STUDY TEXT
:::::
I bet there's one out there for the tool kit...I just can't find it!


----------



## GSR13 (Apr 30, 2002)

Hey CzTom, you still willing to sell the one you have? Like I said in my earlier post, I will happily purchase it from you, so please let me know.


----------



## Karl (Dec 23, 2001)

Interesting point, CzTom, the E46 Convertible toolkit is considerably different than the E46 Sedan/Coupe kit, a difference that the ETK does not make apparent in its diagrams at all. Every E46 has a warning triangle p/n associated with the toolbox, according to the ETK:

p/n 71 60 1 095 457, desc: WARNING TRIANGLE WITH CONTAINER
This part number also shows up under diagram 51_3257 for Sedan and Coupe.

The E46 Sedan and Coupe share a common toolbox layout: p/n 71 11 1 094 903, which does not have enough space for the warning triangle at all.
Whereas the cabrios get: p/n 71 11 1 096 201, which appears to have the space for a warning triangle, but neither the wheel hanger pin nor the spark plug socket.

And the E46 tourings get a toolbag, p/n 71 11 1 092 771, to hold all their tools.

In addition, the E46 Sedan and Coupe have a bracket, p/n 51 47 8 265 682, which holds the aforementioned triangle in place next to the CD changer, on the left side of the trunk.

I looked up p/n 71 60 1 092 428 using ECE M3 Cabrio 2002/01 and came up empty-handed. Same with p/n 71 60 1 092 427. However, once switching to ECE X5 3.0i, the 428 turns up under diagram 72_0407, under BREAKDOWN EQUIPMENT, where normally on the E46's there is no triangle listed. FYI, the difference of "1" between these part numbers either indicates that one replaces the other, or that one is a new part and another is a remanufactured part (not likely). My opinion is that this is an "accessory-style" warning triangle, because when you go look in the same section where you find the E46 triangles, on the X5, you turn up the same "457" part number that the E46s use. The E39 M5 also uses the same "457" p/n for the toolkit triangle, and "428" for the breakdown triangle. (Interesting humorous side note: BMW calls their jumper cables "STARTRONIC" ) E36's seem to use the "428" and not the "457", as a search for the "457" p/n does not turn up anything on the E36.

However, this leaves the question, "What the hell is 82 11 1 466 578?" I tried searching on all of the aforementioned cars to no avail. I also searched the E28 5's for kicks, and that didn't turn up anything either. However, the prefix 82 11 is shared with the Startronic jumper cable set, so perhaps it once was listed under 72_0407.

So perhaps you should order the "457". I stand corrected regarding the toolkit layout of the 3 cabrios .
:::::
RECORD EXTRACTS
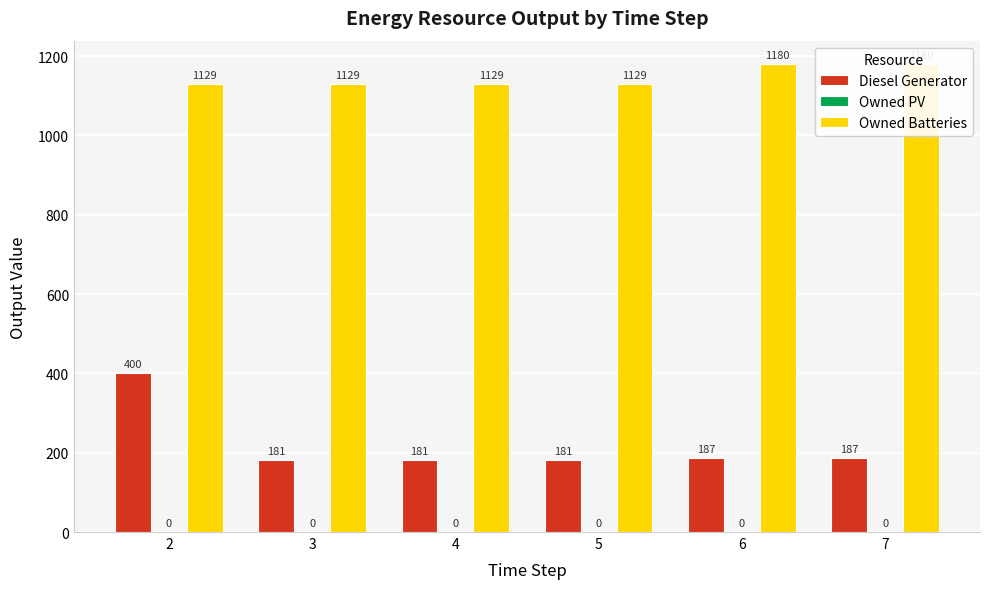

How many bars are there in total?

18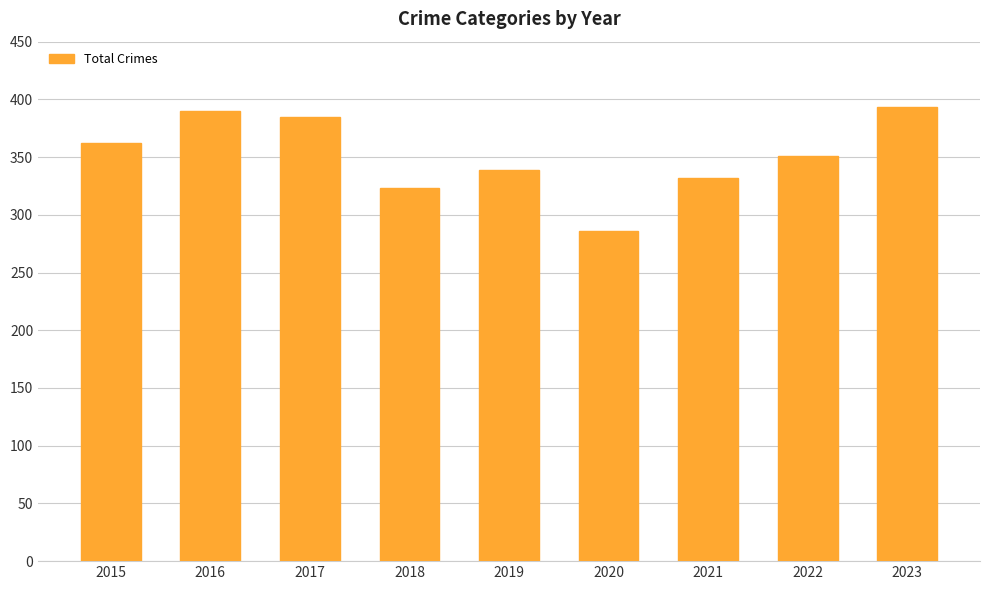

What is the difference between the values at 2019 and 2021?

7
:::::
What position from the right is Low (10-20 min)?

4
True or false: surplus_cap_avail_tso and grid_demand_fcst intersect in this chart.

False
:::::
WHAT YOU NEED TO DO
**A)** Answer these questions from the toolkit thread:
(i) Which toolbox part number do the E46 Sedan and Coupe share?
(ii) What do the E46 tourings get to hold their tools?
(iii) What name does BMW give its jumper cables?
**B)** Please return the part of the toolkit thread that begins at the words "## GSR13 (Apr" and stops after "(Dec 23, 2001)", copied word for word.
The entries were drawn from a separate source.

TASK-BY-TASK OUTPUTS
**A)**
(i) p/n 71 11 1 094 903
(ii) A toolbag, p/n 71 11 1 092 771
(iii) STARTRONIC

**B)**
## GSR13 (Apr 30, 2002)

Hey CzTom, you still willing to sell the one you have? Like I said in my earlier post, I will happily purchase it from you, so please let me know.


----------



## Karl (Dec 23, 2001)